Extracted data entries:
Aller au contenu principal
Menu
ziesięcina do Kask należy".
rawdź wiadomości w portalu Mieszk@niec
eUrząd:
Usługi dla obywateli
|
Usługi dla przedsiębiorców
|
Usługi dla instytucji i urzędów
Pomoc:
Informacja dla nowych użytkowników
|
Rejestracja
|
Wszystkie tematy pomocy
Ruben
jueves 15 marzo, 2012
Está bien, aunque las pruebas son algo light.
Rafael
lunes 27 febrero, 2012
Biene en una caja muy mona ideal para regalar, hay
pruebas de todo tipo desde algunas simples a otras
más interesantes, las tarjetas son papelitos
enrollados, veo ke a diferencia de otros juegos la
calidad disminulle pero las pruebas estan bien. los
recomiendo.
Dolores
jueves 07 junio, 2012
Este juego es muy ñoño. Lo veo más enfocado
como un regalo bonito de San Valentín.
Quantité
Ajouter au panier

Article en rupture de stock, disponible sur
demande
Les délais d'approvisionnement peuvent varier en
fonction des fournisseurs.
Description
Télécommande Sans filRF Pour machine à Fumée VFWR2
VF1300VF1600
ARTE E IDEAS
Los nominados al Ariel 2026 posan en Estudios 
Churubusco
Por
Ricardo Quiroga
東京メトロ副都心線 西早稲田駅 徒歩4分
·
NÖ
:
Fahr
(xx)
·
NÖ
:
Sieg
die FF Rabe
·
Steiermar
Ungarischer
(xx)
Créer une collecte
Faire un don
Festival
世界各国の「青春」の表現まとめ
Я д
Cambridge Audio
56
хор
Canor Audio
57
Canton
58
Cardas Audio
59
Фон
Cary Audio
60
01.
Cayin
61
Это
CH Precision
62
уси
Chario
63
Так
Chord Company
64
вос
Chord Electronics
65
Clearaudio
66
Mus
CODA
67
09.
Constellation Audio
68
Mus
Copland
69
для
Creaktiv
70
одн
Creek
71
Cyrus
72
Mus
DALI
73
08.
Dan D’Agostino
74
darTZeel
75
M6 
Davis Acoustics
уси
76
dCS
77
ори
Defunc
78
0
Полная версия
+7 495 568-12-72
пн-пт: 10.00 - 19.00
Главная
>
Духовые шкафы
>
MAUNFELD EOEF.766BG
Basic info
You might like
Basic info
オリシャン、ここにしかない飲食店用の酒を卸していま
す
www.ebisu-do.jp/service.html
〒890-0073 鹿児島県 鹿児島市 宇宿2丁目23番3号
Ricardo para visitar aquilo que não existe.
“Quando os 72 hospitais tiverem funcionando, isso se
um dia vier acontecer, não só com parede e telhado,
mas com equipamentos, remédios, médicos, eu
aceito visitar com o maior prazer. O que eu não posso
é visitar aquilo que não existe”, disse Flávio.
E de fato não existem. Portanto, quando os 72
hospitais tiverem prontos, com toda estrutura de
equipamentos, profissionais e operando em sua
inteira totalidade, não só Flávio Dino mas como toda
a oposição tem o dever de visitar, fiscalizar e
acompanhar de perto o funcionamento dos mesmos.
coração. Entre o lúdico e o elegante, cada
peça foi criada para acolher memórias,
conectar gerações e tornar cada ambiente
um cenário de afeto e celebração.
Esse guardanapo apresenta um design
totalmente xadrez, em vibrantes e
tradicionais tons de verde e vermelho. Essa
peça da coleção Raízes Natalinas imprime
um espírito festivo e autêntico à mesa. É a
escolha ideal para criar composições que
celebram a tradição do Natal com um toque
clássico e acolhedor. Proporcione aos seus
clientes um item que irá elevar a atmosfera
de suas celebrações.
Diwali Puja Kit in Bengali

EXERCISE: Among the lines above, find those with the string "Usługi" and copy them.

SOLVED EXERCISE:
Usługi dla obywateli
Usługi dla przedsiębiorców
Usługi dla instytucji i urzędów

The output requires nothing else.